Extracted listing:

***

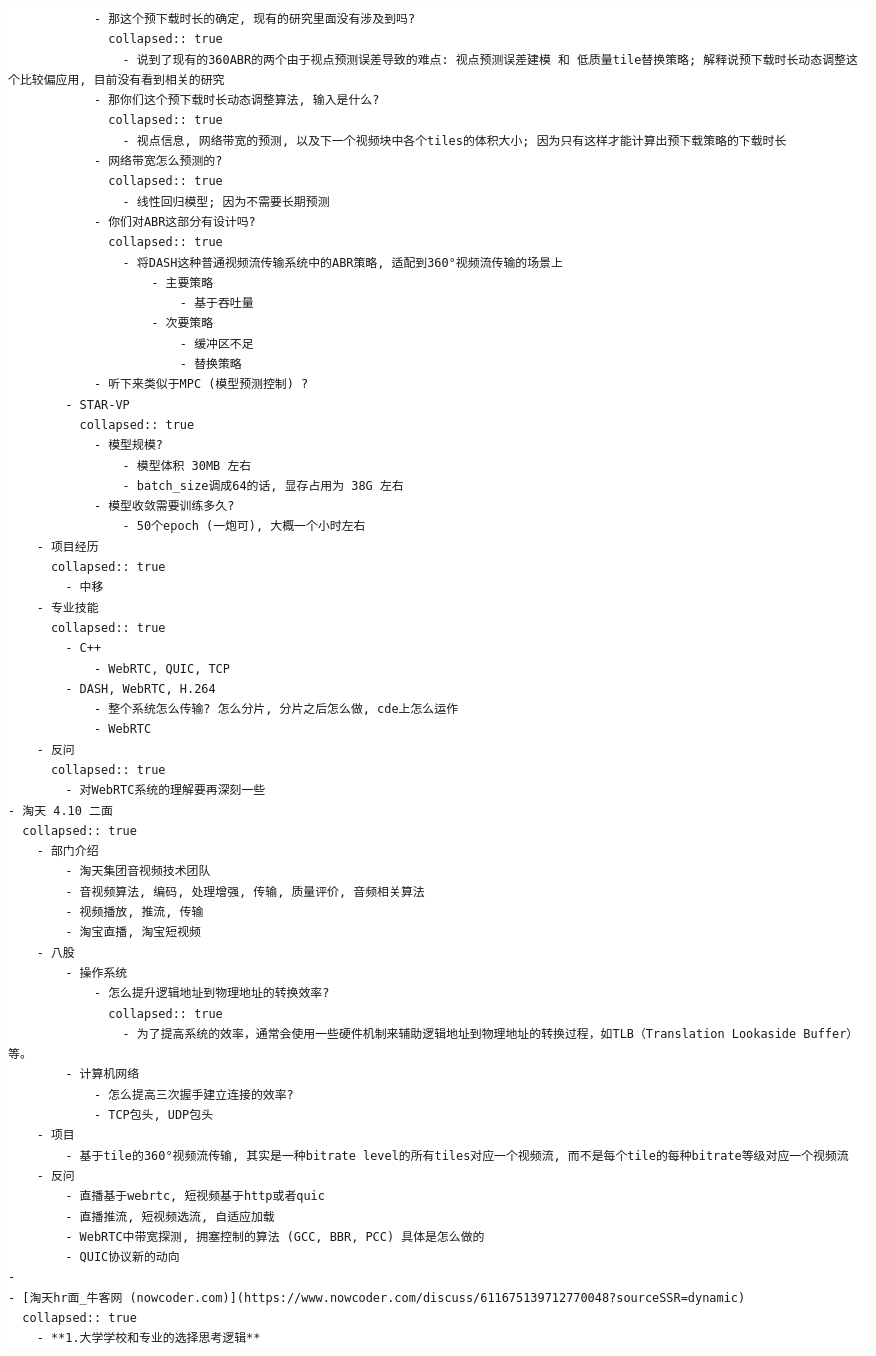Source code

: 				- 那这个预下载时长的确定, 现有的研究里面没有涉及到吗?
				  collapsed:: true
					- 说到了现有的360ABR的两个由于视点预测误差导致的难点: 视点预测误差建模 和 低质量tile替换策略; 解释说预下载时长动态调整这个比较偏应用, 目前没有看到相关的研究
				- 那你们这个预下载时长动态调整算法, 输入是什么?
				  collapsed:: true
					- 视点信息, 网络带宽的预测, 以及下一个视频块中各个tiles的体积大小; 因为只有这样才能计算出预下载策略的下载时长
				- 网络带宽怎么预测的?
				  collapsed:: true
					- 线性回归模型; 因为不需要长期预测
				- 你们对ABR这部分有设计吗?
				  collapsed:: true
					- 将DASH这种普通视频流传输系统中的ABR策略, 适配到360°视频流传输的场景上
						- 主要策略
							- 基于吞吐量
						- 次要策略
							- 缓冲区不足
							- 替换策略
				- 听下来类似于MPC (模型预测控制) ?
			- STAR-VP
			  collapsed:: true
				- 模型规模?
					- 模型体积 30MB 左右
					- batch_size调成64的话, 显存占用为 38G 左右
				- 模型收敛需要训练多久?
					- 50个epoch (一炮可), 大概一个小时左右
		- 项目经历
		  collapsed:: true
			- 中移
		- 专业技能
		  collapsed:: true
			- C++
				- WebRTC, QUIC, TCP
			- DASH, WebRTC, H.264
				- 整个系统怎么传输? 怎么分片, 分片之后怎么做, cde上怎么运作
				- WebRTC
		- 反问
		  collapsed:: true
			- 对WebRTC系统的理解要再深刻一些
	- 淘天 4.10 二面
	  collapsed:: true
		- 部门介绍
			- 淘天集团音视频技术团队
			- 音视频算法, 编码, 处理增强, 传输, 质量评价, 音频相关算法
			- 视频播放, 推流, 传输
			- 淘宝直播, 淘宝短视频
		- 八股
			- 操作系统
				- 怎么提升逻辑地址到物理地址的转换效率?
				  collapsed:: true
					- 为了提高系统的效率，通常会使用一些硬件机制来辅助逻辑地址到物理地址的转换过程，如TLB（Translation Lookaside Buffer）等。
			- 计算机网络
				- 怎么提高三次握手建立连接的效率?
				- TCP包头, UDP包头
		- 项目
			- 基于tile的360°视频流传输, 其实是一种bitrate level的所有tiles对应一个视频流, 而不是每个tile的每种bitrate等级对应一个视频流
		- 反问
			- 直播基于webrtc, 短视频基于http或者quic
			- 直播推流, 短视频选流, 自适应加载
			- WebRTC中带宽探测, 拥塞控制的算法 (GCC, BBR, PCC) 具体是怎么做的
			- QUIC协议新的动向
	-
	- [淘天hr面_牛客网 (nowcoder.com)](https://www.nowcoder.com/discuss/611675139712770048?sourceSSR=dynamic)
	  collapsed:: true
		- **1.大学学校和专业的选择思考逻辑**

***

# WHAT TO PRODUCE
Reproduce the listing above line for line, without changing anything. Omit the picture from your copy.

# EXPECTED OUTPUT
Source code

: 				- 那这个预下载时长的确定, 现有的研究里面没有涉及到吗?
				  collapsed:: true
					- 说到了现有的360ABR的两个由于视点预测误差导致的难点: 视点预测误差建模 和 低质量tile替换策略; 解释说预下载时长动态调整这个比较偏应用, 目前没有看到相关的研究
				- 那你们这个预下载时长动态调整算法, 输入是什么?
				  collapsed:: true
					- 视点信息, 网络带宽的预测, 以及下一个视频块中各个tiles的体积大小; 因为只有这样才能计算出预下载策略的下载时长
				- 网络带宽怎么预测的?
				  collapsed:: true
					- 线性回归模型; 因为不需要长期预测
				- 你们对ABR这部分有设计吗?
				  collapsed:: true
					- 将DASH这种普通视频流传输系统中的ABR策略, 适配到360°视频流传输的场景上
						- 主要策略
							- 基于吞吐量
						- 次要策略
							- 缓冲区不足
							- 替换策略
				- 听下来类似于MPC (模型预测控制) ?
			- STAR-VP
			  collapsed:: true
				- 模型规模?
					- 模型体积 30MB 左右
					- batch_size调成64的话, 显存占用为 38G 左右
				- 模型收敛需要训练多久?
					- 50个epoch (一炮可), 大概一个小时左右
		- 项目经历
		  collapsed:: true
			- 中移
		- 专业技能
		  collapsed:: true
			- C++
				- WebRTC, QUIC, TCP
			- DASH, WebRTC, H.264
				- 整个系统怎么传输? 怎么分片, 分片之后怎么做, cde上怎么运作
				- WebRTC
		- 反问
		  collapsed:: true
			- 对WebRTC系统的理解要再深刻一些
	- 淘天 4.10 二面
	  collapsed:: true
		- 部门介绍
			- 淘天集团音视频技术团队
			- 音视频算法, 编码, 处理增强, 传输, 质量评价, 音频相关算法
			- 视频播放, 推流, 传输
			- 淘宝直播, 淘宝短视频
		- 八股
			- 操作系统
				- 怎么提升逻辑地址到物理地址的转换效率?
				  collapsed:: true
					- 为了提高系统的效率，通常会使用一些硬件机制来辅助逻辑地址到物理地址的转换过程，如TLB（Translation Lookaside Buffer）等。
			- 计算机网络
				- 怎么提高三次握手建立连接的效率?
				- TCP包头, UDP包头
		- 项目
			- 基于tile的360°视频流传输, 其实是一种bitrate level的所有tiles对应一个视频流, 而不是每个tile的每种bitrate等级对应一个视频流
		- 反问
			- 直播基于webrtc, 短视频基于http或者quic
			- 直播推流, 短视频选流, 自适应加载
			- WebRTC中带宽探测, 拥塞控制的算法 (GCC, BBR, PCC) 具体是怎么做的
			- QUIC协议新的动向
	-
	- [淘天hr面_牛客网 (nowcoder.com)](https://www.nowcoder.com/discuss/611675139712770048?sourceSSR=dynamic)
	  collapsed:: true
		- **1.大学学校和专业的选择思考逻辑**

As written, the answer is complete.